If anyone despises being cold, it’s me. That’s mainly why I left behind those midwest winters long ago in exchange for the sunny Arizona desert and currently, the Southern California coast.
It wasn’t until I came across a podcast episode featuring the legendary Wim Hoff, that I found myself super fascinated by the benefits of cold water therapy. In the interview, I heard him testifying to all things cold temps and what it can do to serve our bodies and minds in incredible ways – including supporting a healthy lymphatic system, reducing inflammation and speeding up cell recovery. The cold can also aid in fighting depression and anxiety, and the list goes on.
After dabbling into some more research on the topic, I started thinking that maybe I could overcome my hesitations regarding my relationship with cold temps after all. So I did what any girl in my shoes would do – I hopped in the shower.
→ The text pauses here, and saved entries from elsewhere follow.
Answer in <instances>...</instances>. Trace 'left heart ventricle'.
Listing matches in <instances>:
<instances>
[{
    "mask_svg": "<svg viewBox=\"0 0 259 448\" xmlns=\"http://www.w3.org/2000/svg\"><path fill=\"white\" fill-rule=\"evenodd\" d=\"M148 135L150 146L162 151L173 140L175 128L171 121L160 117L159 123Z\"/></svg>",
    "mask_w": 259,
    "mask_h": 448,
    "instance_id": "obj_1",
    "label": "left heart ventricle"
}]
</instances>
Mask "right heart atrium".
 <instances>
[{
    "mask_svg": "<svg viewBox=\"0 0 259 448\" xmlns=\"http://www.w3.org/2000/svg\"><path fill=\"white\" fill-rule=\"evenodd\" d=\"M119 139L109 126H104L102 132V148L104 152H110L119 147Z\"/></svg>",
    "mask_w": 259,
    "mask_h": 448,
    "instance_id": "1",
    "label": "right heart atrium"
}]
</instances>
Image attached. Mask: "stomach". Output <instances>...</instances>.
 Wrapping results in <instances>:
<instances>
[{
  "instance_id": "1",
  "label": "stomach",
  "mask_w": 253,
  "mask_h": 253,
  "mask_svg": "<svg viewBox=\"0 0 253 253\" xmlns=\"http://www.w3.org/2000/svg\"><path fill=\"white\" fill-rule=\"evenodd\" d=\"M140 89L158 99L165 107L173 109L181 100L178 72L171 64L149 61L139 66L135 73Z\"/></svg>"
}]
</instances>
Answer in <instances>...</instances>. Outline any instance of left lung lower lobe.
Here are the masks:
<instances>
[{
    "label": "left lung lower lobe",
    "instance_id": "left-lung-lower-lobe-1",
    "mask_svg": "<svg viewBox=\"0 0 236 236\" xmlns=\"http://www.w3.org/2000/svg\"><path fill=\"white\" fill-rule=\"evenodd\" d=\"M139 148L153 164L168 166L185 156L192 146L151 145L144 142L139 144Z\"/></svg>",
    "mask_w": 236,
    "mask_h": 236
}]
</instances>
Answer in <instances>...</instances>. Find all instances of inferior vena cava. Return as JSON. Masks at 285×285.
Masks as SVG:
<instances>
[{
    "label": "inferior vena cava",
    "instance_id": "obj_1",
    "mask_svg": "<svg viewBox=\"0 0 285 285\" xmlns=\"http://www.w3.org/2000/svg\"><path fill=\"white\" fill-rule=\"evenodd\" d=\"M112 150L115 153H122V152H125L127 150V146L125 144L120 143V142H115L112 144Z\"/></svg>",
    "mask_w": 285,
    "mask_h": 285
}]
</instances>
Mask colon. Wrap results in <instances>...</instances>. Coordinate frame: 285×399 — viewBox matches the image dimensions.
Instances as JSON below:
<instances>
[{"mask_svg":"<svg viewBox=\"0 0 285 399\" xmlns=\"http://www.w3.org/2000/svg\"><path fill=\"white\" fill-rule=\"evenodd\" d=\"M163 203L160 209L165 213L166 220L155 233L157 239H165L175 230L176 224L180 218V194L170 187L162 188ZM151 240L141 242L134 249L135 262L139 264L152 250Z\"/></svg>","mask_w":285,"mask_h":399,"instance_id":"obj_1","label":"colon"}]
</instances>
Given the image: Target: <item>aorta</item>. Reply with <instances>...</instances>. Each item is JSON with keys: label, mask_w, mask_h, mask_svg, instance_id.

I won’t beat around the bush, cold showers on cold mornings, when getting out of your warm, cozy bed can already be a challenge, aren’t exactly enticing. Something that I found to be helpful and motivating is starting your shower with your temperature of choice and then towards the last couple minutes, turn that dial to as cold as you can handle it – and breathe through the discomfort. 😉
I recommend working up to your desired time when starting your cold showers. As a novice the first week, I started off at a modest 30 seconds and finally worked my way up to one minute – it was the longest minute of my life, if I’m being honest. By week 2 I was hitting that recommended 2-minute mark and my time’s been climbing since. I really started to notice a difference in the effectiveness of the practice once I passed that 2-minute mark. I was energized before I even reached for my coffee (and don’t worry your lips will return to their original color if you just give it an hour or two).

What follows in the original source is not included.